Impact of polyelectrolyte complex layer on the stability of palm oil multiple emulsions encapsulating a water-soluble compound during heating, cooling, and storage processes

The effect of an interfacial polyelectrolyte complex layer on the stability of multiple water-in-oil-in-water (W/O/W) emulsions containing palm oil (oil phase) was investigated. Monodisperse W/O/W emulsions prepared by primary ultrasonic emulsification using polyglycerin polycondensed ricinoleic acid ester as an oil-soluble emulsifier followed by secondary microchannel emulsification contained multiple sodium caseinate-stabilized droplets with a mean diameter of 44 μm. The multiple droplets containing palm oil maintained their diameter at 60 °C for a minimum of 24 h, whereas significant aggregation of the multiple droplets, with a partially crystallized palm oil phase, was observed below its crystallization temperature (∼27 °C). The formation of a chitosan-sodium caseinate complex layer by the electrostatic interaction of positively charged chitosan with negatively charged sodium caseinate at the oil–water interface could suppress the aggregation of the multiple droplets, even below the crystallization temperature of palm oil. Calcein, a water-soluble fluorescent dye, was stably encapsulated for a month with a high entrapment yield at 25 °C with a chitosan-sodium caseinate complex layer, although without the complex layer, it leaked to the external water phase within a day.

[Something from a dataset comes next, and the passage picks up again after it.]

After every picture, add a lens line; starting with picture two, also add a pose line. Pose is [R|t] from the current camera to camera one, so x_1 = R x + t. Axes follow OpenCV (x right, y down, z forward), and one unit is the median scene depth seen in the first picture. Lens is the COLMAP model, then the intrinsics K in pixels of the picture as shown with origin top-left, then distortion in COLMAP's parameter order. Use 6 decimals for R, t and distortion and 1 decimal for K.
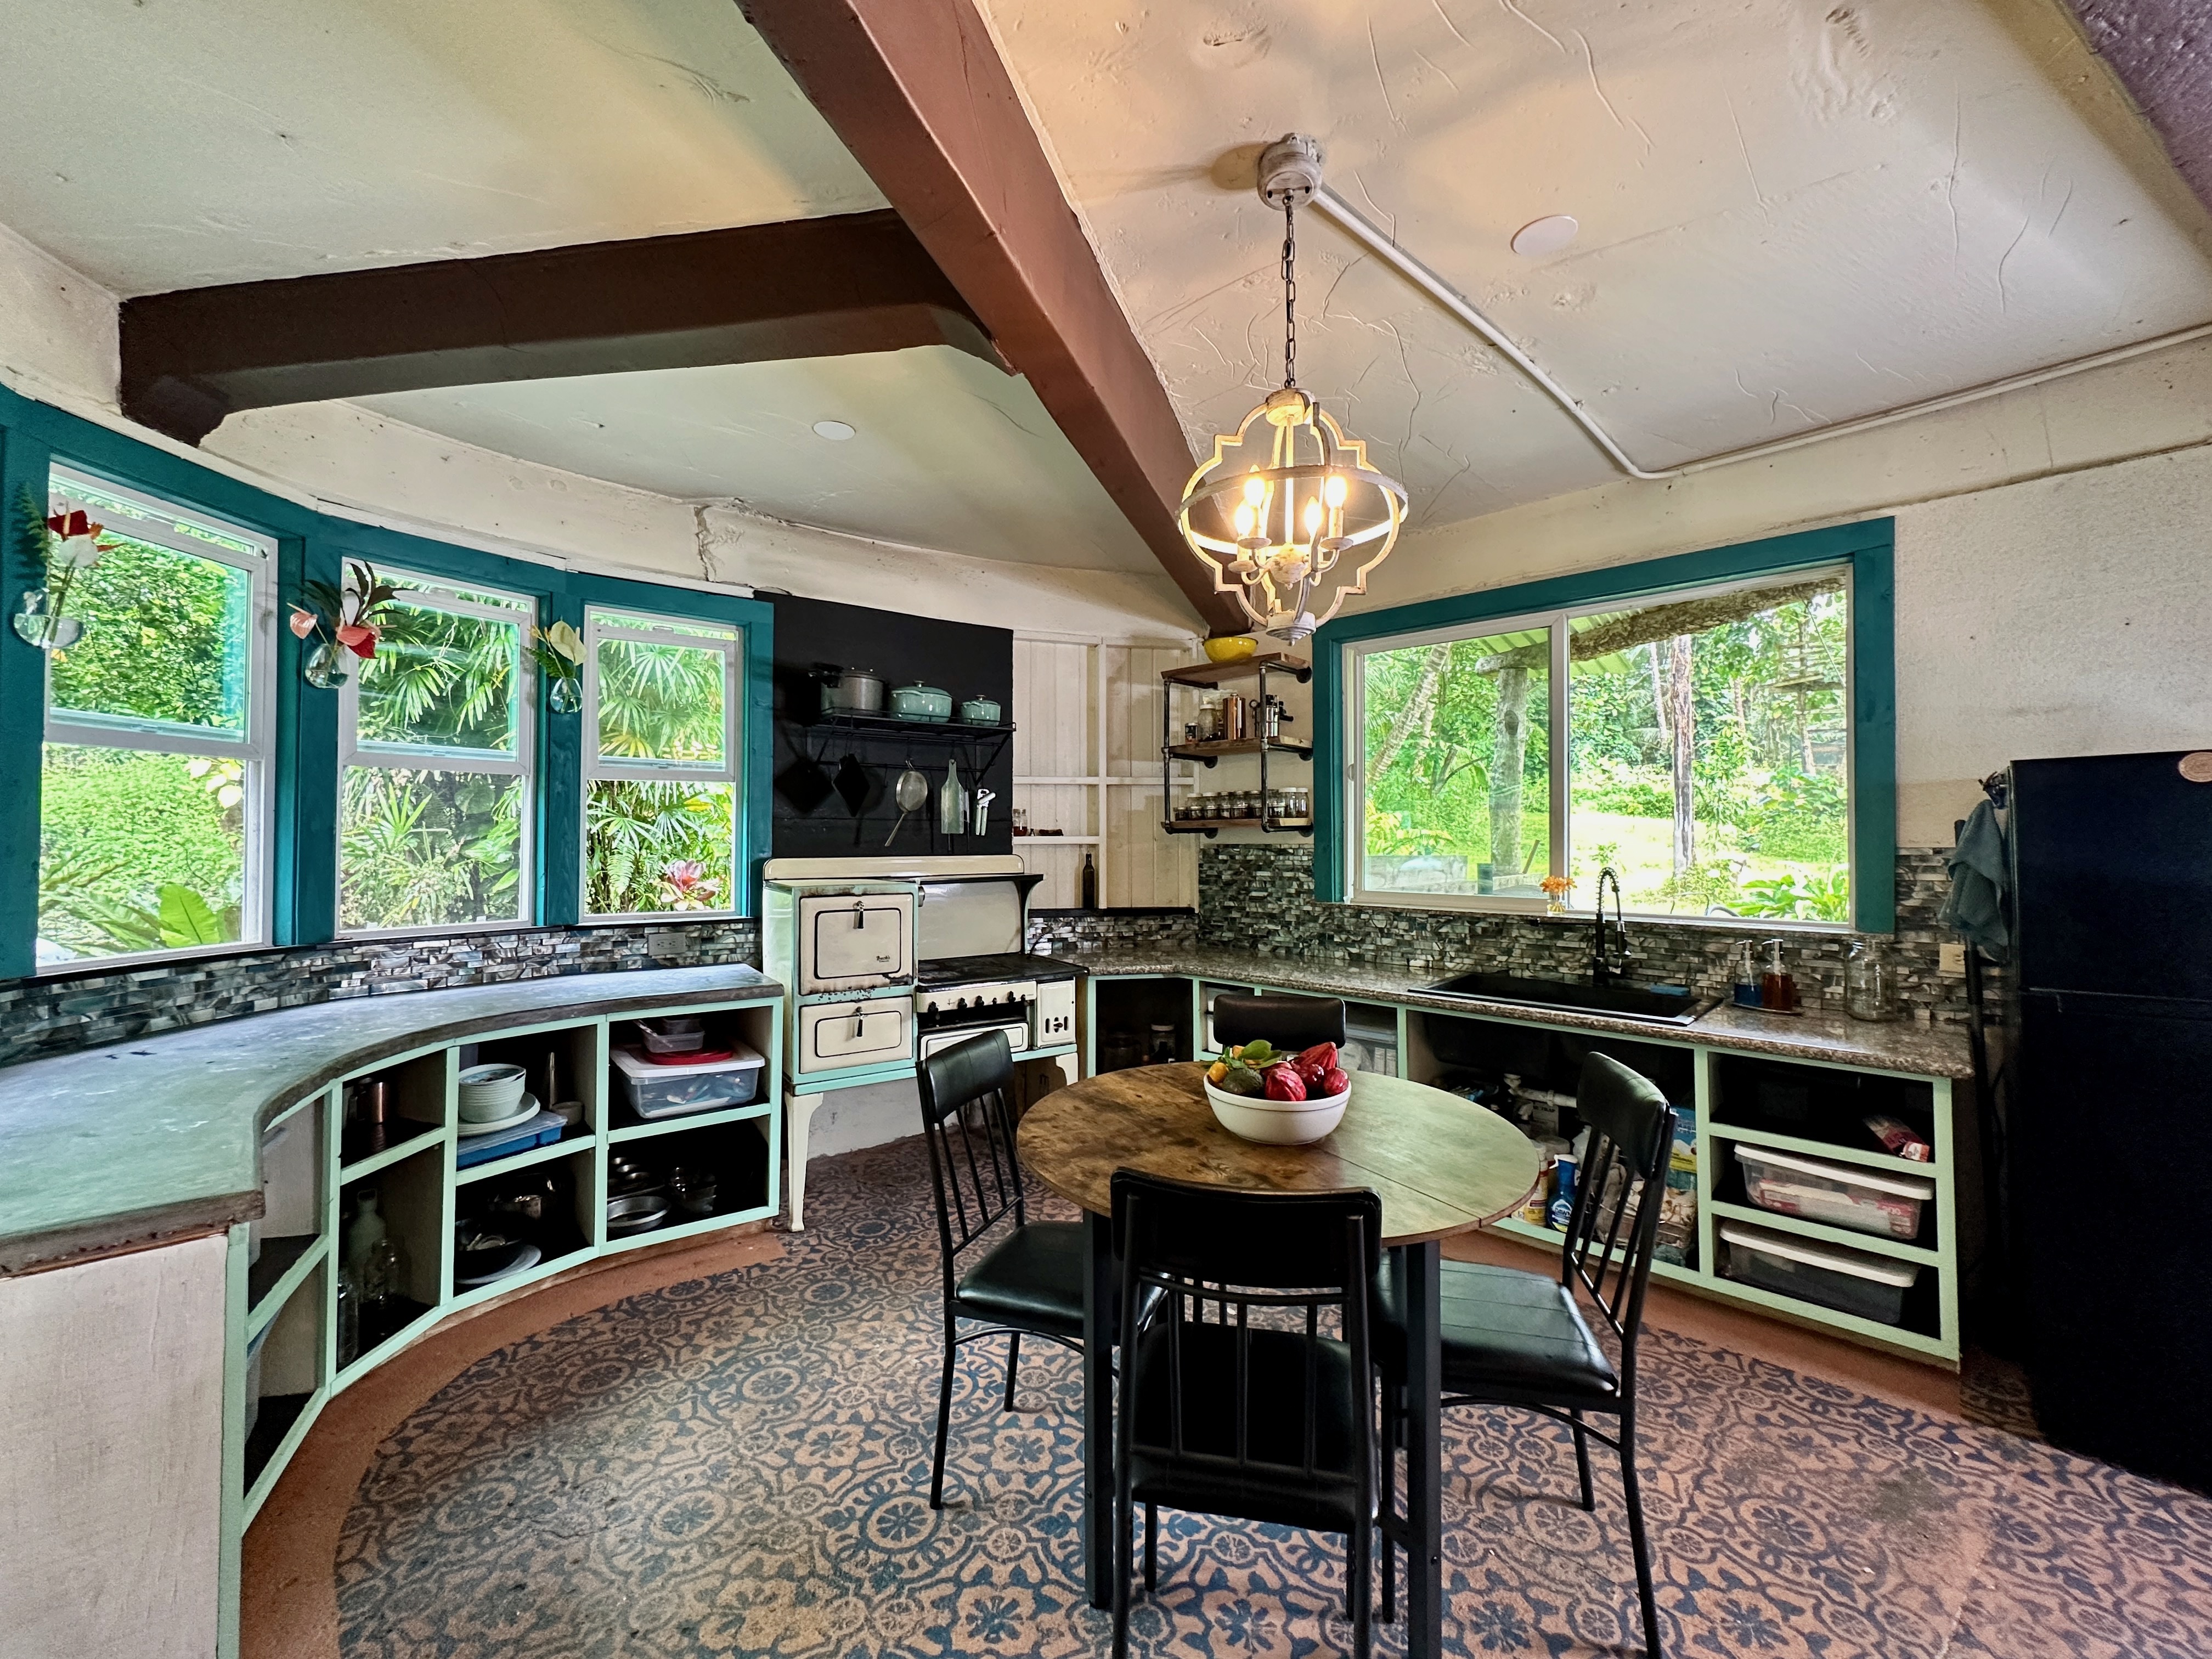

The W/O/W emulsion with the polyelectrolyte complex layer improved both the droplet dispersibility and encapsulation efficiency of the multiple droplets during heating at 80 °C, followed by cooling at 25 °C. Polarized microscopic observations indicated that the chitosan-sodium caseinate complex layer affected the crystallization of palm oil in multiple droplets: partial crystallization of palm oil in the multiple droplets may be delayed by the presence of the polyelectrolyte complex layer at the oil–water interface.